Work item
Write the data out again exactly, with every picture removed.

Material for this task
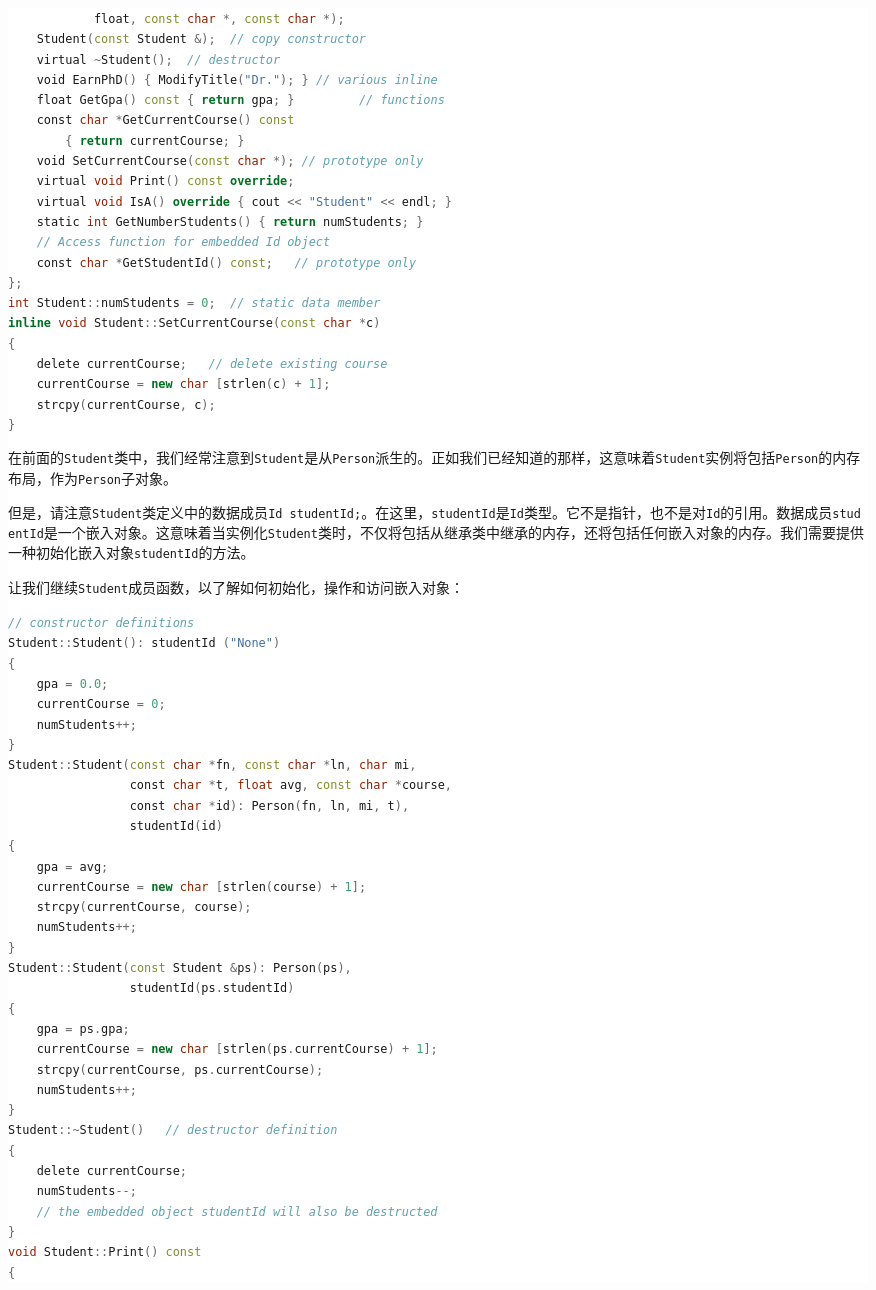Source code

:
 ```cpp
            float, const char *, const char *);
    Student(const Student &);  // copy constructor
    virtual ~Student();  // destructor
    void EarnPhD() { ModifyTitle("Dr."); } // various inline
    float GetGpa() const { return gpa; }         // functions
    const char *GetCurrentCourse() const
        { return currentCourse; }
    void SetCurrentCourse(const char *); // prototype only
    virtual void Print() const override;
    virtual void IsA() override { cout << "Student" << endl; }
    static int GetNumberStudents() { return numStudents; }
    // Access function for embedded Id object
    const char *GetStudentId() const;   // prototype only
};
int Student::numStudents = 0;  // static data member
inline void Student::SetCurrentCourse(const char *c)
{
    delete currentCourse;   // delete existing course
    currentCourse = new char [strlen(c) + 1];
    strcpy(currentCourse, c);
}
```

在前面的`Student`类中，我们经常注意到`Student`是从`Person`派生的。正如我们已经知道的那样，这意味着`Student`实例将包括`Person`的内存布局，作为`Person`子对象。

但是，请注意`Student`类定义中的数据成员`Id studentId;`。在这里，`studentId`是`Id`类型。它不是指针，也不是对`Id`的引用。数据成员`studentId`是一个嵌入对象。这意味着当实例化`Student`类时，不仅将包括从继承类中继承的内存，还将包括任何嵌入对象的内存。我们需要提供一种初始化嵌入对象`studentId`的方法。

让我们继续`Student`成员函数，以了解如何初始化，操作和访问嵌入对象：

```cpp
// constructor definitions
Student::Student(): studentId ("None") 
{
    gpa = 0.0;
    currentCourse = 0;
    numStudents++;
}
Student::Student(const char *fn, const char *ln, char mi,
                 const char *t, float avg, const char *course,
                 const char *id): Person(fn, ln, mi, t),
                 studentId(id)
{
    gpa = avg;
    currentCourse = new char [strlen(course) + 1];
    strcpy(currentCourse, course);
    numStudents++;
}
Student::Student(const Student &ps): Person(ps),
                 studentId(ps.studentId)
{
    gpa = ps.gpa;
    currentCourse = new char [strlen(ps.currentCourse) + 1];
    strcpy(currentCourse, ps.currentCourse);
    numStudents++;
}
Student::~Student()   // destructor definition
{
    delete currentCourse;
    numStudents--;
    // the embedded object studentId will also be destructed
}
void Student::Print() const
{
```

Written reply
Source code

:
 ```cpp
            float, const char *, const char *);
    Student(const Student &);  // copy constructor
    virtual ~Student();  // destructor
    void EarnPhD() { ModifyTitle("Dr."); } // various inline
    float GetGpa() const { return gpa; }         // functions
    const char *GetCurrentCourse() const
        { return currentCourse; }
    void SetCurrentCourse(const char *); // prototype only
    virtual void Print() const override;
    virtual void IsA() override { cout << "Student" << endl; }
    static int GetNumberStudents() { return numStudents; }
    // Access function for embedded Id object
    const char *GetStudentId() const;   // prototype only
};
int Student::numStudents = 0;  // static data member
inline void Student::SetCurrentCourse(const char *c)
{
    delete currentCourse;   // delete existing course
    currentCourse = new char [strlen(c) + 1];
    strcpy(currentCourse, c);
}
```

在前面的`Student`类中，我们经常注意到`Student`是从`Person`派生的。正如我们已经知道的那样，这意味着`Student`实例将包括`Person`的内存布局，作为`Person`子对象。

但是，请注意`Student`类定义中的数据成员`Id studentId;`。在这里，`studentId`是`Id`类型。它不是指针，也不是对`Id`的引用。数据成员`studentId`是一个嵌入对象。这意味着当实例化`Student`类时，不仅将包括从继承类中继承的内存，还将包括任何嵌入对象的内存。我们需要提供一种初始化嵌入对象`studentId`的方法。

让我们继续`Student`成员函数，以了解如何初始化，操作和访问嵌入对象：

```cpp
// constructor definitions
Student::Student(): studentId ("None") 
{
    gpa = 0.0;
    currentCourse = 0;
    numStudents++;
}
Student::Student(const char *fn, const char *ln, char mi,
                 const char *t, float avg, const char *course,
                 const char *id): Person(fn, ln, mi, t),
                 studentId(id)
{
    gpa = avg;
    currentCourse = new char [strlen(course) + 1];
    strcpy(currentCourse, course);
    numStudents++;
}
Student::Student(const Student &ps): Person(ps),
                 studentId(ps.studentId)
{
    gpa = ps.gpa;
    currentCourse = new char [strlen(ps.currentCourse) + 1];
    strcpy(currentCourse, ps.currentCourse);
    numStudents++;
}
Student::~Student()   // destructor definition
{
    delete currentCourse;
    numStudents--;
    // the embedded object studentId will also be destructed
}
void Student::Print() const
{
```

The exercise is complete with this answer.